We'd dance up and down the aisle singing Nena's biggest hits
99 Luftballoons with some made up English bits
Oh, if it wasn't for this blue curtain
Keeping us apart
I'd gladly give you my cheap ass economy heart


And then later, I decided, the verse(s) would go like this:

Dear Mr Business Class, you do look very smart,
The type to bring down a company
Or suppress an angry fart
Dear Mr Business Class, as I watch you from afar,
I imagine your sexually frustrated wife
Shagging the postman in your car
While you swan around the airport
With your Emporio (sm)Armani suit
A blatant small-man-complex
And 3 year's therapy to boot


I know I should not judge
But you're likely judging me
Thinking "Who is this boho-whore,
A gypsy? Has to be!"
Dear Mr Business Class, this song is quite benign,
We both know that blue curtain
Is an inconclusive sign
That you and I can never be
This cheap divide is far to great
So fuck off behind your curtain,
You high-class, pin-striped state.


The dilemma therein lies in the attitude. The mood changed completely when I was thinking about it later last night.
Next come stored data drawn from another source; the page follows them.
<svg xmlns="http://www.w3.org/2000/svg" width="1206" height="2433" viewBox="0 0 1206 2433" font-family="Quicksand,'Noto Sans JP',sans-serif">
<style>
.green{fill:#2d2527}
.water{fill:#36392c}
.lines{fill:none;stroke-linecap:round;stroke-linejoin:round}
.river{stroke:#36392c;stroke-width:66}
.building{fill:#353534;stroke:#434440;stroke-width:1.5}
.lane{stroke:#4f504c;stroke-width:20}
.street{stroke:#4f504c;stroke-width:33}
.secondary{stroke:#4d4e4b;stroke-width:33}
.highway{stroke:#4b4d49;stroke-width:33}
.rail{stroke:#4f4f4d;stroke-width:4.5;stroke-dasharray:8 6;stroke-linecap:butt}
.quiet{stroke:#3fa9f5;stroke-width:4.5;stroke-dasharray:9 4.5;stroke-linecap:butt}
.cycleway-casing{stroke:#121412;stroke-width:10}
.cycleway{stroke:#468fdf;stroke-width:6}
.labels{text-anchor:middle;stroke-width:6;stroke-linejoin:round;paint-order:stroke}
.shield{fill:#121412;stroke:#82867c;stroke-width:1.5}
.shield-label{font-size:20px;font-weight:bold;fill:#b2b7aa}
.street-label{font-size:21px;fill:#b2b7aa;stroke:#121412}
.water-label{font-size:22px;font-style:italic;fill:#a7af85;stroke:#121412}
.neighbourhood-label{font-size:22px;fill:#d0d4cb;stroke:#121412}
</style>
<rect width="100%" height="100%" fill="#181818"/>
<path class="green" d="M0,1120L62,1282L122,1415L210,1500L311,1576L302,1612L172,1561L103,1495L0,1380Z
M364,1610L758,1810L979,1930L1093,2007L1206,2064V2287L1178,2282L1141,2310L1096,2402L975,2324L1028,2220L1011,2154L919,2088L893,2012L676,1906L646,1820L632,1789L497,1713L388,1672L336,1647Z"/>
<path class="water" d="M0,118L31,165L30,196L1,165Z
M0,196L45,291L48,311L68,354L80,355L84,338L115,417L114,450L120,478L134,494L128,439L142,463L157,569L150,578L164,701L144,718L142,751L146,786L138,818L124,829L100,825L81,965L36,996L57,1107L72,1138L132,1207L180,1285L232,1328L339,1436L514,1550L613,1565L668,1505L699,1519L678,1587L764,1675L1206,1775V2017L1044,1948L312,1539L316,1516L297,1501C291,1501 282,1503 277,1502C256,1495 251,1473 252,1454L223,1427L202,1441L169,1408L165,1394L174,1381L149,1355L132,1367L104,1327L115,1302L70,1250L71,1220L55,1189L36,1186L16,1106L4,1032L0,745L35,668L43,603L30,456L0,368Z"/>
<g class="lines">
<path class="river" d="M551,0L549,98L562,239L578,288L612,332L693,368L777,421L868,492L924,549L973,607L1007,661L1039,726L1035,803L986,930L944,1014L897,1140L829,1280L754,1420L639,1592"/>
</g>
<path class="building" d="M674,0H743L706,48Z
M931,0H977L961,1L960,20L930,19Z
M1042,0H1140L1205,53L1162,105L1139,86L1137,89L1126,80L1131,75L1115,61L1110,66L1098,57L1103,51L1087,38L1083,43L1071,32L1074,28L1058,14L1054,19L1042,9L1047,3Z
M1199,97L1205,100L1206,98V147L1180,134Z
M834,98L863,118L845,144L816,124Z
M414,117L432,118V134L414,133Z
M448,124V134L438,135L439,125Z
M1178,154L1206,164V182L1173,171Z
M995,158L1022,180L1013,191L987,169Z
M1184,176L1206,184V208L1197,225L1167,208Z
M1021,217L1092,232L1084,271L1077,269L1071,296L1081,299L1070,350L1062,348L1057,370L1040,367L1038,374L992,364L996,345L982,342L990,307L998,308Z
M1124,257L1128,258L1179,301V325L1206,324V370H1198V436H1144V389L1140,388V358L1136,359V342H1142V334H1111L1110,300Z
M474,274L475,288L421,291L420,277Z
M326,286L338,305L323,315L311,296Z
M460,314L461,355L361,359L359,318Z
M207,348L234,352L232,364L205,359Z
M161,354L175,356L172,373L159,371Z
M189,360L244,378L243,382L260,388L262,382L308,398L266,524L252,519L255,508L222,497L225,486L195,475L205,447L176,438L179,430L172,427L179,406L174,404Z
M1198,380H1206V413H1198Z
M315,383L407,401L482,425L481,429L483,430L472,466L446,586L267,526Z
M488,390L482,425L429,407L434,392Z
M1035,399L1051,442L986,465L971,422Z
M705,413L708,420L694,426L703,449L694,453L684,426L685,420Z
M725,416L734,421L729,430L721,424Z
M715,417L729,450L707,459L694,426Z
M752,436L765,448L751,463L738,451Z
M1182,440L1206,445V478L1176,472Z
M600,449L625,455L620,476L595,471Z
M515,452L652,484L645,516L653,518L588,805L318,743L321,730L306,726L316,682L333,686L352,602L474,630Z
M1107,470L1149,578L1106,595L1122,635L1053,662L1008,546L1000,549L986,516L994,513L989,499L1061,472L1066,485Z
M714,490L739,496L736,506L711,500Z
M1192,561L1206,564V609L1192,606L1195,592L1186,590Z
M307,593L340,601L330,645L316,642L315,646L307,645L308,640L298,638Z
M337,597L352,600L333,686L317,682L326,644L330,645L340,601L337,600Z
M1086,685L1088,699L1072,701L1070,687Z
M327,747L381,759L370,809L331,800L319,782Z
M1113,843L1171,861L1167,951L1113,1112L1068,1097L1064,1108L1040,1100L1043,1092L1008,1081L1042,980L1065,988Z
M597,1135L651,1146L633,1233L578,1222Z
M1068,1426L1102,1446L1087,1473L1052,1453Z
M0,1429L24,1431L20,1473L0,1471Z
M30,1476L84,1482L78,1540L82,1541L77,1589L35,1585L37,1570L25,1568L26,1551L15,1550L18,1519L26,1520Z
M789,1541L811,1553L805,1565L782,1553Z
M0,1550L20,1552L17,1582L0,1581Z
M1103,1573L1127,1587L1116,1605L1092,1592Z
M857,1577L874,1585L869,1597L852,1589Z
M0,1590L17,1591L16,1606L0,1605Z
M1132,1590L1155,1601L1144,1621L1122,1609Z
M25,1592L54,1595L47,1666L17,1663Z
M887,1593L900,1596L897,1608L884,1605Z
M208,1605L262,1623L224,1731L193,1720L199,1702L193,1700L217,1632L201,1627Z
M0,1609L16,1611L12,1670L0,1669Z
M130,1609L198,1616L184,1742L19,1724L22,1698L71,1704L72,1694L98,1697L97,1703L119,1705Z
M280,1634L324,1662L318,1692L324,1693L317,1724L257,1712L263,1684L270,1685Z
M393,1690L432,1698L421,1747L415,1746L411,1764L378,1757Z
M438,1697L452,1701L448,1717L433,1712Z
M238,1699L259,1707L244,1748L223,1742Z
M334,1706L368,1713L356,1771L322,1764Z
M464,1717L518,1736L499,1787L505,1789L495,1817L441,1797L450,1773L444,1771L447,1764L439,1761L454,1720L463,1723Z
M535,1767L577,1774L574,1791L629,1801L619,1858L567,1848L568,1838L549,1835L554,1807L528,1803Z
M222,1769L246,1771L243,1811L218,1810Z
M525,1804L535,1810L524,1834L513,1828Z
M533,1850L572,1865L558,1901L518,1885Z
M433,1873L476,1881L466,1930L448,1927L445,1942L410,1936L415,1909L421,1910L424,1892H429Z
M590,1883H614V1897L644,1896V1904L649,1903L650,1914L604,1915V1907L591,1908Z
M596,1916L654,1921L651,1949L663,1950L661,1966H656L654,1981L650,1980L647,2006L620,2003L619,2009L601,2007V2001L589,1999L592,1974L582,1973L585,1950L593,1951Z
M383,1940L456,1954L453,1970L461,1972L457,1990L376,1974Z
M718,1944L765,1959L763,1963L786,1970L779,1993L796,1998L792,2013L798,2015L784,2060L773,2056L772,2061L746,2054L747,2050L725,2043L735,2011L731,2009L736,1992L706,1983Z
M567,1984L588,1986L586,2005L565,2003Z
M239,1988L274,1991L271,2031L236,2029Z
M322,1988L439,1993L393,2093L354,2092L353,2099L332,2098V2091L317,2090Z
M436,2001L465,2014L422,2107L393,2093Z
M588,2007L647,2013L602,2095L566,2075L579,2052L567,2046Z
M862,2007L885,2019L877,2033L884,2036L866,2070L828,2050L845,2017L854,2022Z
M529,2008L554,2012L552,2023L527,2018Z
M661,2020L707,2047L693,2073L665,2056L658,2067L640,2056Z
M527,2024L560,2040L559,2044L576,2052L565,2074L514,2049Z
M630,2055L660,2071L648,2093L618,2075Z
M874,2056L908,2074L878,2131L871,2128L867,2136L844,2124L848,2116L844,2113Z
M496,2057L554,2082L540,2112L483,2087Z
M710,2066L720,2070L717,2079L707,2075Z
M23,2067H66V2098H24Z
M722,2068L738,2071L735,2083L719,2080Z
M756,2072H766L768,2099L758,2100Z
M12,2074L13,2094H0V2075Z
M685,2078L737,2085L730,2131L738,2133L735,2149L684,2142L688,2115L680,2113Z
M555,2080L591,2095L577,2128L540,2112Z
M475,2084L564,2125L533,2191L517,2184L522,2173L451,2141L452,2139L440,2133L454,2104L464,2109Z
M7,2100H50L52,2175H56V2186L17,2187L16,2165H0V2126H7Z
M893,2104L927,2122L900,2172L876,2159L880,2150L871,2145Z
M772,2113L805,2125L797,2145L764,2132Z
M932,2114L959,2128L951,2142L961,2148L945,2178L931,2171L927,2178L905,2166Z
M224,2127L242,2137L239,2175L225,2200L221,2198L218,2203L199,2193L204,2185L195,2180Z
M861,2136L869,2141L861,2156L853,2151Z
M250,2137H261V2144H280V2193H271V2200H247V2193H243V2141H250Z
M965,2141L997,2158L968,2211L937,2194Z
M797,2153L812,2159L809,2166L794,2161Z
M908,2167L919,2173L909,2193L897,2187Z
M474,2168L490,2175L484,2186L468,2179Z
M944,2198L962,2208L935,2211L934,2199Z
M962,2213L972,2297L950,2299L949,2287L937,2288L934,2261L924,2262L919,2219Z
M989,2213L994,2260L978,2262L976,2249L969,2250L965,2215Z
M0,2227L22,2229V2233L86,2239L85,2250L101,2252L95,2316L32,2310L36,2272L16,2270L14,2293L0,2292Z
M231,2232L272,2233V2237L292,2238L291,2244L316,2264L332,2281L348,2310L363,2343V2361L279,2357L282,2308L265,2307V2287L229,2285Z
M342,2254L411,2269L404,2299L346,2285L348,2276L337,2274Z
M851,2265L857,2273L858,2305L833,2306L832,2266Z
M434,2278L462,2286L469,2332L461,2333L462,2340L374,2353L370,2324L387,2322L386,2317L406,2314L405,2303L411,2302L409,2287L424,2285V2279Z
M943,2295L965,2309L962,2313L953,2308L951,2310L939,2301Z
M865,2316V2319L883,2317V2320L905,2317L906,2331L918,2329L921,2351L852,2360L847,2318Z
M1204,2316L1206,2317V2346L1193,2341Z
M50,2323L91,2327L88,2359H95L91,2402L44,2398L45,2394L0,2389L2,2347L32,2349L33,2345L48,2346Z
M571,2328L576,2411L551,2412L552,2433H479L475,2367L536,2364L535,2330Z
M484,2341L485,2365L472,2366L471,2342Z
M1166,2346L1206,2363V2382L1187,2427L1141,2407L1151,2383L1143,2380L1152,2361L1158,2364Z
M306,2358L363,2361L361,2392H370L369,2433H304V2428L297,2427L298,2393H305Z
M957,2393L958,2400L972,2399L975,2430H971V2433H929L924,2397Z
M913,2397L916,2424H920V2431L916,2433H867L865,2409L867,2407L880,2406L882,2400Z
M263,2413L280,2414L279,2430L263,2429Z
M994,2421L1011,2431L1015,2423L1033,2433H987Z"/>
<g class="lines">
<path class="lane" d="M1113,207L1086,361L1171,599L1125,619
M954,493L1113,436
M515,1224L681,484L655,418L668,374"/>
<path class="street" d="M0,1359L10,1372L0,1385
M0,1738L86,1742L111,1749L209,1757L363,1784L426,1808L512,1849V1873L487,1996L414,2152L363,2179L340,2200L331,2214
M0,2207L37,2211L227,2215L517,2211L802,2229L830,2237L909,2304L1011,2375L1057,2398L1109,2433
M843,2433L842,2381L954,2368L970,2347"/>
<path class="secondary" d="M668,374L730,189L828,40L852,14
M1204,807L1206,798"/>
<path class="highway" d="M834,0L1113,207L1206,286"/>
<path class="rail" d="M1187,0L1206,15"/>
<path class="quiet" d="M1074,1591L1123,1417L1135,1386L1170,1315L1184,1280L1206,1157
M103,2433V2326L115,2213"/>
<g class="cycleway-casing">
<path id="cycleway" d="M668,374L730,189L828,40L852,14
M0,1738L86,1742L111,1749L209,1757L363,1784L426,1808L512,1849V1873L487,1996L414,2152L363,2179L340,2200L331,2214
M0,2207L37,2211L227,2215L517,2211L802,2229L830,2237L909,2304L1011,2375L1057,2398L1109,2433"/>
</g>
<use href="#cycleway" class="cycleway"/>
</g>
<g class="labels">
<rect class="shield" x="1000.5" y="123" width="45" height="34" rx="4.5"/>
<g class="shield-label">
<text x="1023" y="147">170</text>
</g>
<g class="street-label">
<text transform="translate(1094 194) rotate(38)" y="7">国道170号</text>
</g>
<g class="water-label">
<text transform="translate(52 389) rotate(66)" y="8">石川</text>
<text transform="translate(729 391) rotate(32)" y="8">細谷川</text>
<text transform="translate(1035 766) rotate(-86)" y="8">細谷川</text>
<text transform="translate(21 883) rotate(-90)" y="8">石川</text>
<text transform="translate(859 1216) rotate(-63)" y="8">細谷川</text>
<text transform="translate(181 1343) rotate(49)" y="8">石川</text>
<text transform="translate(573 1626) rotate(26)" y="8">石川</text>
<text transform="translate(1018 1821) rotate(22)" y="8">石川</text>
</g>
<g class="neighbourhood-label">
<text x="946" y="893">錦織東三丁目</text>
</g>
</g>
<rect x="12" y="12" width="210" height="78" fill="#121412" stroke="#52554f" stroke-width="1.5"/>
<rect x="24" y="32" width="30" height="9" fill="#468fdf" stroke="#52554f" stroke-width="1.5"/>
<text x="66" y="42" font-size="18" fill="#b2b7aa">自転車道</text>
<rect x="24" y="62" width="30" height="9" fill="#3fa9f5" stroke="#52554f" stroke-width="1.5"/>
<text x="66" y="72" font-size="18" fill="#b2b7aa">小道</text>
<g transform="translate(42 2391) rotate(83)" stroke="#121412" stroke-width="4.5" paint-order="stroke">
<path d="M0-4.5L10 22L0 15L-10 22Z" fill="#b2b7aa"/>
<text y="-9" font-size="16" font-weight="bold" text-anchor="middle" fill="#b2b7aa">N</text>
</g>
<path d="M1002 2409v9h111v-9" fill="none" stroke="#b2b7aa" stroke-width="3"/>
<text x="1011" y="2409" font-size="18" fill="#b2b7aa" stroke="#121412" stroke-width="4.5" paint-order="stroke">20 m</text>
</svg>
The initial chorus is joyous and harmonious, and the verses are brutally judgemental. I want the song to be humorous and for it to achieve this I should look at the comics I admire...right? Let's think...Jack Dee, Dylan Moran, Bill Bailey, Jo Brand, Victoria Wood, Russell Howard...and their comedy styles? Bitter, bitter, mix with music, bitter, joyous, joyous. Although nothing but a snippet of the comedians I can remember right now, the general over-riding feeling is of bitterness. But my personal attitude to life is much more affiliated with the likes of Wood and Howard. So do I write this song bitterly? Or joyously? Do I write it for the audience? Or for myself?